A sensação que cria é de banalização. As punições são excessivamente utilizadas e acabam por não mais surtir efeitos, principalmente quanto a reincidentes. Nesse ponto, cabe esclarecer que a escola pesquisada previa, em seu Regimento Interno, a mediação de conflitos anterior às punições. Não foi possível observar nenhuma mediação, até porque,

ao que tudo indica, não houve implementação dessa parte no regimento. Além disso, é preciso lembrar que o núcleo de mediação não foi efetivamente implantado na escola pesquisada.

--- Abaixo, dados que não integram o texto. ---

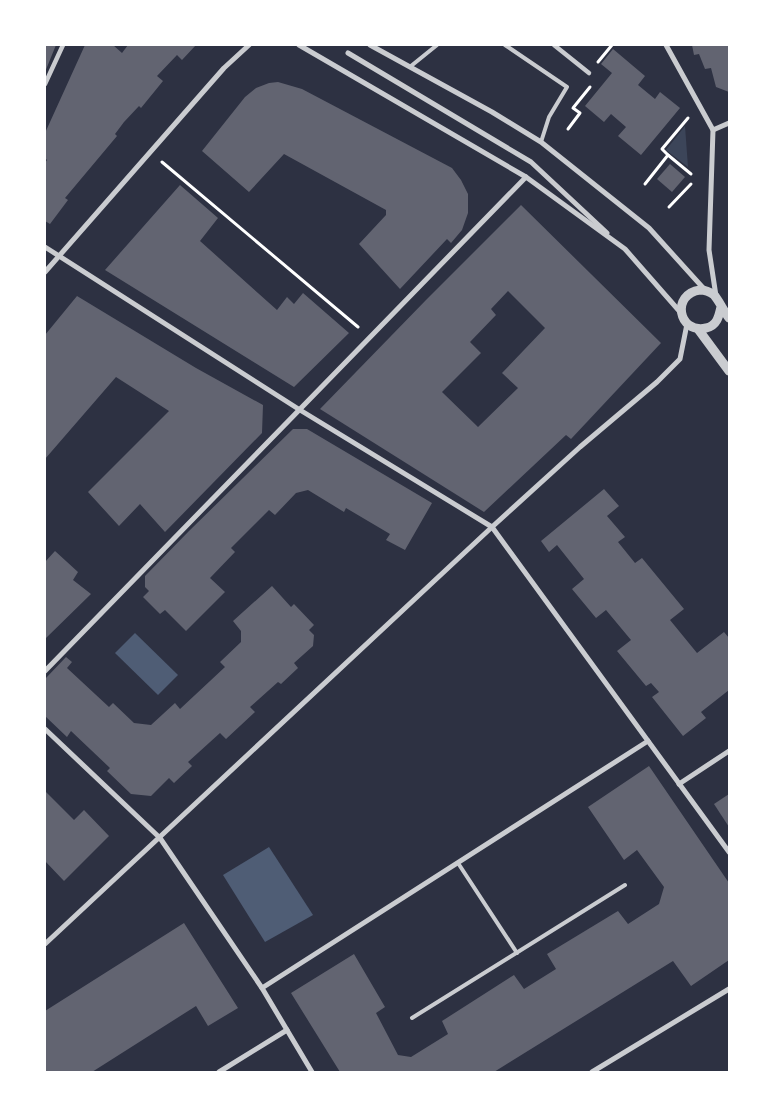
<svg xmlns="http://www.w3.org/2000/svg" width="774" height="1117" viewBox="0 0 774 1117" font-family="Jost,sans-serif">
<style>
.green{fill:#3c4559}
.water{fill:#4f5d75}
.building{fill:#626471;fill-rule:evenodd}
.lines{fill:none;stroke-linecap:round;stroke-linejoin:round}
.path{stroke:#fff;stroke-width:3}
.service{stroke:#caccd0;stroke-width:4}
.pedestrian{stroke:#caccd0;stroke-width:4.5}
.minor{stroke:#caccd0;stroke-width:5}
.tertiary{stroke:#caccd0;stroke-width:9}
</style>
<rect width="100%" height="100%" fill="#2d3142"/>
<!-- green -->
<polygon class="green" points="685,126 688,167 666,150"/>
<!-- water -->
<g class="water">
<polygon points="135,633 178,675 158,695 115,653"/>
<polygon points="269,847 313,915 265,942 223,875"/>
</g>
<!-- building -->
<g class="building">
<polygon points="45,45 56,45 45,72"/>
<polygon points="85,45 113,45 122,53 128,45 196,45 182,60 177,55 157,76 163,81 141,108 139,106 124,122 115,134 117,136 65,198 68,200 50,224 45,221 45,163 47,160 45,158 45,133"/>
<polygon points="692,45 729,45 729,92 716,87 711,68 705,69 699,54 694,55"/>
<polygon points="613,49 645,76 638,85 655,99 660,92 680,108 641,155 618,136 626,127 611,114 604,122 585,106 612,73 601,64"/>
<polygon points="278,82 302,89 452,168 461,180 468,194 468,213 462,230 451,243 447,239 400,289 359,244 386,215 386,210 284,154 249,192 202,151 245,97 256,88 269,83"/>
<polygon points="670,164 685,177 672,192 657,179"/>
<polygon points="180,185 218,218 200,241 277,310 287,297 294,304 303,293 349,333 294,387 105,270"/>
<path d="M521 205 661 343 571 439 566 435 484 512 320 409 426 300ZM508 291 545 328 502 373 518 388 478 427 442 392 481 353 470 342 496 315 491 309Z"/>
<polygon points="77,296 196,368 263,405 262,433 165,532 140,504 119,526 88,492 169,411 116,377 45,459 45,335"/>
<polygon points="293,429 307,429 432,503 405,550 386,540 390,534 346,508 344,512 308,490 296,493 275,515 269,510 231,548 235,552 210,578 225,592 186,631 165,610 160,614 143,597 149,591 145,587 145,576 189,531"/>
<polygon points="604,489 619,506 607,516 625,537 618,542 635,563 642,558 684,609 670,620 697,653 724,632 729,638 729,690 701,712 706,718 683,736 652,697 659,692 651,683 646,686 617,651 631,640 606,610 596,618 572,589 584,579 557,545 549,552 541,541"/>
<polygon points="55,551 78,572 73,580 91,594 45,639 45,562"/>
<polygon points="272,586 291,607 294,604 314,625 309,630 314,635 313,646 294,663 298,668 281,684 278,682 250,707 255,712 226,739 220,733 188,762 192,766 174,783 169,778 151,796 131,794 107,771 110,768 71,731 67,737 45,716 45,679 66,657 72,662 67,668 109,707 113,703 134,723 151,725 175,703 180,709 225,667 220,662 241,642 241,631 233,621"/>
<polygon points="649,766 729,883 729,960 691,986 673,961 494,1072 340,1072 291,993 354,954 385,1007 376,1013 398,1055 411,1057 448,1034 442,1021 514,975 524,989 556,969 547,954 618,911 628,924 659,904 664,887 637,850 624,860 588,807"/>
<polygon points="45,791 74,820 84,810 109,836 64,881 45,861"/>
<polygon points="729,794 729,827 714,804"/>
<polygon points="184,923 238,1008 208,1026 196,1006 92,1072 45,1072 45,1011"/>
</g>
<g class="lines">
<!-- path -->
<g class="path">
<polyline points="598,62 612,45"/>
<polyline points="568,129 580,113 573,108 590,87"/>
<polyline points="668,155 662,149 688,118"/>
<polyline points="162,162 358,327"/>
<polyline points="645,184 668,155 691,174"/>
<polyline points="669,207 691,184"/>
</g>
<!-- service -->
<g class="service">
<polyline points="505,45 567,87 549,117 541,142"/>
<polyline points="411,66 437,45"/>
<polyline points="458,863 517,953"/>
<polyline points="412,1018 625,885"/>
</g>
<!-- pedestrian -->
<g class="pedestrian">
<polyline points="554,45 589,73"/>
<polyline points="45,84 63,45"/>
</g>
<!-- minor -->
<g class="minor">
<polyline points="299,45 526,177 625,249 681,313"/>
<polyline points="370,45 492,112 541,142 649,228 705,290"/>
<polyline points="666,45 713,130 709,250 716,296"/>
<polyline points="348,53 531,162 607,233"/>
<polyline points="713,130 729,123"/>
<polyline points="45,247 300,410 492,527 729,852"/>
<polyline points="45,272 224,68 249,45"/>
<polyline points="45,671 526,177"/>
<polyline points="45,729 160,838 262,988 312,1072"/>
<polyline points="679,784 729,751"/>
<polyline points="45,944 492,527 580,447 657,382 680,359 687,324"/>
<polyline points="262,988 648,741"/>
<polyline points="219,1072 287,1030"/>
<polyline points="592,1072 729,989"/>
</g>
<!-- tertiary -->
<g class="tertiary">
<path d="M721 307C719 316 717 326 706 328 678 334 671 294 700 290 705 290 710 292 714 295 718 299 725 313 729 318"/>
<polyline points="698,329 729,371"/>
</g>
</g>
<!-- border -->
<rect width="774" height="1117" fill="none" stroke="#ffffff" stroke-width="92"/>
</svg>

Com isso, é assim que a escola lida com estudantes que cometem infrações:

Um menino teria xingado umas meninas de “sapatão”. Eu só ouvia Luzia gritando, xingando (eu estava do outro lado do pátio e fui me aproximando), que não aceitaria esse tipo de coisa, que ele era um idiota, que ele não valia nada, que ela estava cansada de lidar com ele. O menino foi suspenso por três dias, mas em todo esse processo em nenhum momento houve uma explicação ou fala dele. Ele até tentava se justificar e falar, mas Luzia gritava falando para ele calar a boca (Adaptação de anotação de diário de campo referente a 5 de novembro de 2013).

Hoje, depois do recreio e de conversar com alunos ouvi Luzia gritando com uns meninos: _ Ai que ódio! Olha o que vocês fizeram! (Adaptação de anotação de diário de campo referente a 19 de novembro de 2013).

Essas situações revelam um quadro de violência psicológica (ESCARLATO; SILVA, 2011. NASCIMENTO, 2001) aliado a uma sensação de banalização da punição, criando raiva e escalada da violência.

Isso não significa uma posição determinista. Um aluno que foi punido, que se envolveu numa briga, que se deparou com um profissional que um dia gritou com ele, não necessariamente é um aluno que vá passar por processos de escalada de violência na resolução de seus conflitos ou depredar a escola. O que os resultados desta pesquisa sugerem é que a escola pesquisada não consegue sair de um ciclo vicioso de violências cotidianas diante da complexidade dos conflitos que a integram. Isso se dá nas escolas de uma maneira geral, o que poderia ser motivo para justificar a implantação e implementação de um projeto de mediação de conflitos.